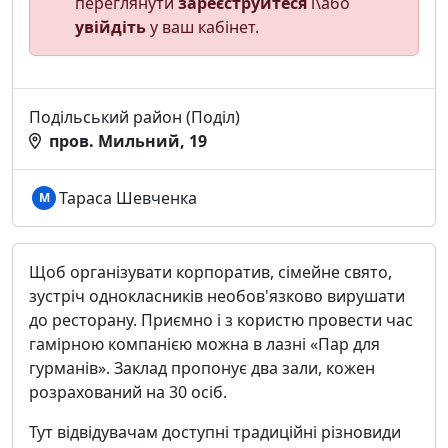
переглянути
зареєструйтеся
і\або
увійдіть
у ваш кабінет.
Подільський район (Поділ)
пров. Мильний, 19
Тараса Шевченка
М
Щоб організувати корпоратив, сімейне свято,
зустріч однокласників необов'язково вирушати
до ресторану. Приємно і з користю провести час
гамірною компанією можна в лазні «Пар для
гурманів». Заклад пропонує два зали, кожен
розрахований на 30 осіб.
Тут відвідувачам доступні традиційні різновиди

____________

* **Problem description**
Copy exactly the lines that run from the one containing "Тараса Шевченка" to the last line of the listing, both included, and nothing more.

* **Solution to this task**
Тараса Шевченка
М
Щоб організувати корпоратив, сімейне свято,
зустріч однокласників необов'язково вирушати
до ресторану. Приємно і з користю провести час
гамірною компанією можна в лазні «Пар для
гурманів». Заклад пропонує два зали, кожен
розрахований на 30 осіб.
Тут відвідувачам доступні традиційні різновиди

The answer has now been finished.